● **Stored data entries**
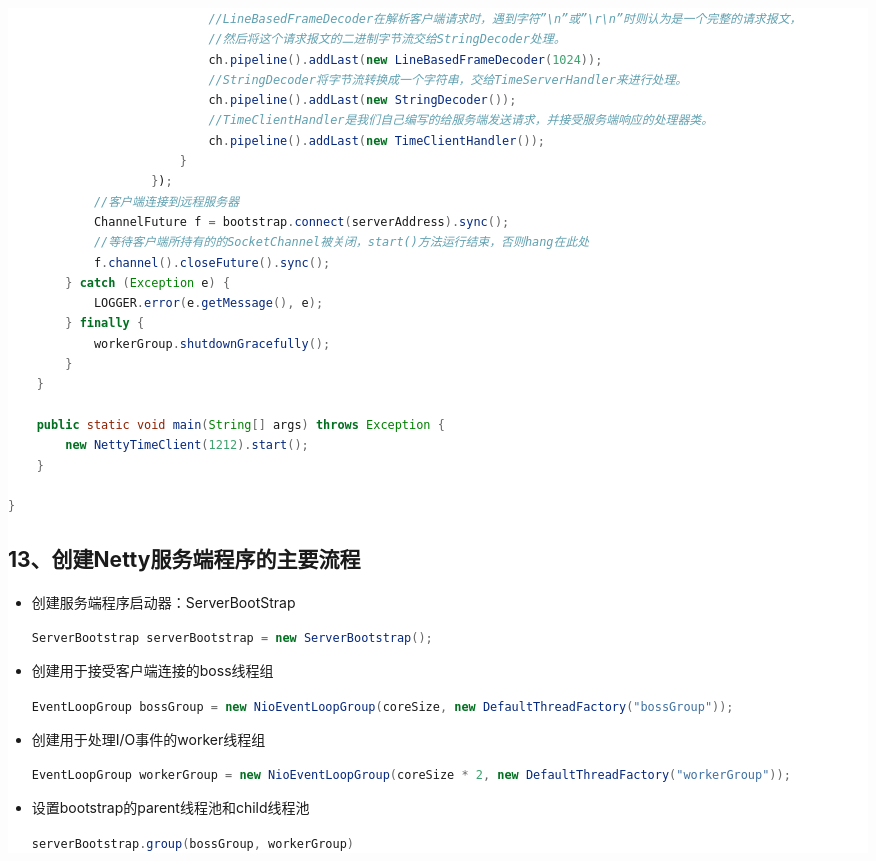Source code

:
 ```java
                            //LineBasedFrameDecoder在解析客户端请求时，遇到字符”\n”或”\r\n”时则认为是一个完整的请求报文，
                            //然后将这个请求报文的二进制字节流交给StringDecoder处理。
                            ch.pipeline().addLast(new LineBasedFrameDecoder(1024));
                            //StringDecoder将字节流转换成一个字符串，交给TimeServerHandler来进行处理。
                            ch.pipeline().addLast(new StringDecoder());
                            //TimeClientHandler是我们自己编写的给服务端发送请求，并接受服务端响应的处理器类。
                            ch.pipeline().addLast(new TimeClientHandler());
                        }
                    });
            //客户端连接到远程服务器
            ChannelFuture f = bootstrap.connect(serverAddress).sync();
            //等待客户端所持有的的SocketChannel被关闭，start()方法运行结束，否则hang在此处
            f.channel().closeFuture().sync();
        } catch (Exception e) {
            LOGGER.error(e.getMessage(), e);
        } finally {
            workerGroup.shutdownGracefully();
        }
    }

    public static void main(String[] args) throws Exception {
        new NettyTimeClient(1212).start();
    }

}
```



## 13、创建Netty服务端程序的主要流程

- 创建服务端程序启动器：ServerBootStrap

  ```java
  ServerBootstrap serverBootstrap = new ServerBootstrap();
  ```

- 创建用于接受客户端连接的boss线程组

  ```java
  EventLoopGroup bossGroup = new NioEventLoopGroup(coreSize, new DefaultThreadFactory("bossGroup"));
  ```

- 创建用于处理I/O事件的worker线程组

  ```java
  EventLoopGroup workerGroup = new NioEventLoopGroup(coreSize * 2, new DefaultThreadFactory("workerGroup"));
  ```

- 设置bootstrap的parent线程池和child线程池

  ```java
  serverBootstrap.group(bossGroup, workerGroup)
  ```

==

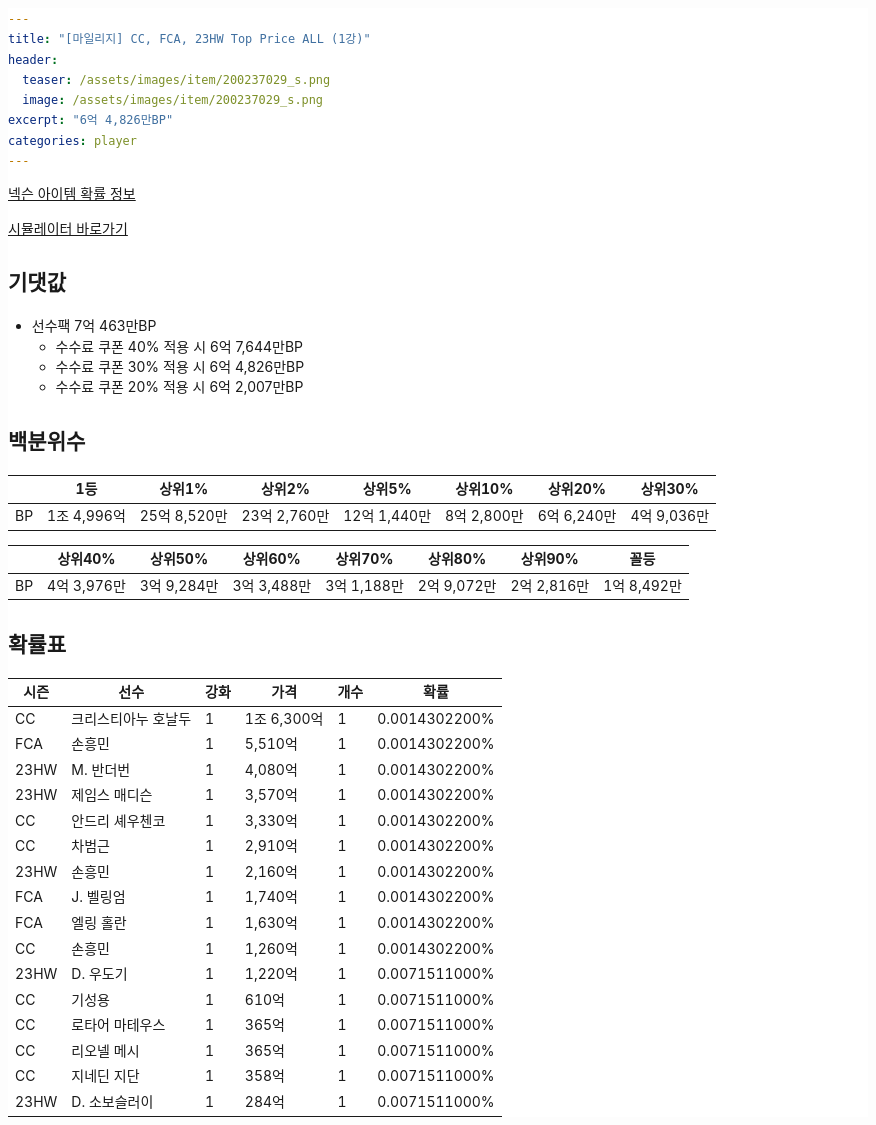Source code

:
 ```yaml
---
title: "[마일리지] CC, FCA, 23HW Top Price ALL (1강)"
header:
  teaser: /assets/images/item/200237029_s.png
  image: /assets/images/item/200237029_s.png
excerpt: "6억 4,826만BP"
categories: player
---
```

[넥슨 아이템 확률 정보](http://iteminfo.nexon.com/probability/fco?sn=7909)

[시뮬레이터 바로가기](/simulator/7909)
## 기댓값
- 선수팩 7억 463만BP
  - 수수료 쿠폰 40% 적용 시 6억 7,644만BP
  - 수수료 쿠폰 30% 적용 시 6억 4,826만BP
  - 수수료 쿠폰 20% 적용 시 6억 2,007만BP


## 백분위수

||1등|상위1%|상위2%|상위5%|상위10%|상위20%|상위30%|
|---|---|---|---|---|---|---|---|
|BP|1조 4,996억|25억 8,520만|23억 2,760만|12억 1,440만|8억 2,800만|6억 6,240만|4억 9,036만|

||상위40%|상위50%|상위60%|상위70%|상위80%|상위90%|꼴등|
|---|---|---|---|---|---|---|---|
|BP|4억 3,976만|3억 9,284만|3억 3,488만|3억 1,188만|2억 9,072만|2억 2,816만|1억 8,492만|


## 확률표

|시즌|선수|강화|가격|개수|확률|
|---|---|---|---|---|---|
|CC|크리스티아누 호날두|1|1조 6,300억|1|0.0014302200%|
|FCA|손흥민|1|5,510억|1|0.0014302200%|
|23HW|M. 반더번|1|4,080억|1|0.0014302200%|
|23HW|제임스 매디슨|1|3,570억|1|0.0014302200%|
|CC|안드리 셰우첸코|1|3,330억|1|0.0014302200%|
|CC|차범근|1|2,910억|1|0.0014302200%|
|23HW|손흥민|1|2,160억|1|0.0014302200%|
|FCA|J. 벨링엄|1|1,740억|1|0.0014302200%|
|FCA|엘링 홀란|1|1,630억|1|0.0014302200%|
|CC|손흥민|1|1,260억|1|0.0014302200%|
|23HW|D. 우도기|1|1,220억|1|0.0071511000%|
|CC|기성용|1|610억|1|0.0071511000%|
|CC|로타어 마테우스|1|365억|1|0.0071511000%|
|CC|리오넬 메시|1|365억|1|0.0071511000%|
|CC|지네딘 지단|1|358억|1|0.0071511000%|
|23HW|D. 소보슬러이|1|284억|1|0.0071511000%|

---

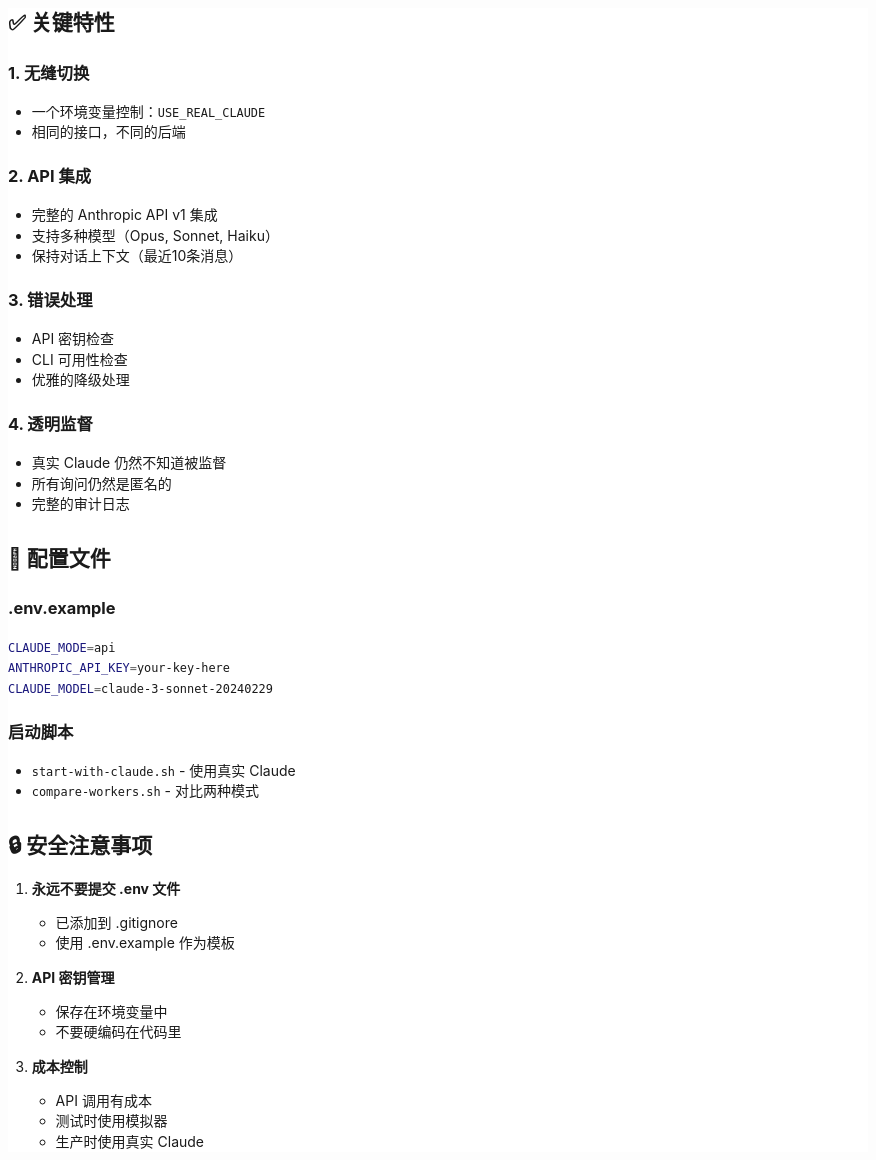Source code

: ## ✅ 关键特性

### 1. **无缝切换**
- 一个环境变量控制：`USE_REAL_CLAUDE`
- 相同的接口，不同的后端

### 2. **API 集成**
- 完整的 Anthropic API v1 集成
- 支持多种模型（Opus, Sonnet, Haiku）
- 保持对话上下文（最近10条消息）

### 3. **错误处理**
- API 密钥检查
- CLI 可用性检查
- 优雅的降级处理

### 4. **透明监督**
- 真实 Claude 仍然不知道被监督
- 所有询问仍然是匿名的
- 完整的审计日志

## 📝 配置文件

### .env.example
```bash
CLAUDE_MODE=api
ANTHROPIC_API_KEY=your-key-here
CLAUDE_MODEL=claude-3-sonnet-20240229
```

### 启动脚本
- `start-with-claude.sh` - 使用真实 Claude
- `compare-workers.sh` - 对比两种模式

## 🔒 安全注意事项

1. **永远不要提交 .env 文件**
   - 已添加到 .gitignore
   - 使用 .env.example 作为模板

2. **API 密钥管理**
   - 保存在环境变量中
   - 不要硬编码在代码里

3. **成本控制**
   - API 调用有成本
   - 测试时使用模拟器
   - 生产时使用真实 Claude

● **WHAT TO DO**
Whenever the string "EventLoopGroup" turns up in a line above, copy that line out.

● **RESULT BELOW**
  EventLoopGroup bossGroup = new NioEventLoopGroup(coreSize, new DefaultThreadFactory("bossGroup"));
  EventLoopGroup workerGroup = new NioEventLoopGroup(coreSize * 2, new DefaultThreadFactory("workerGroup"));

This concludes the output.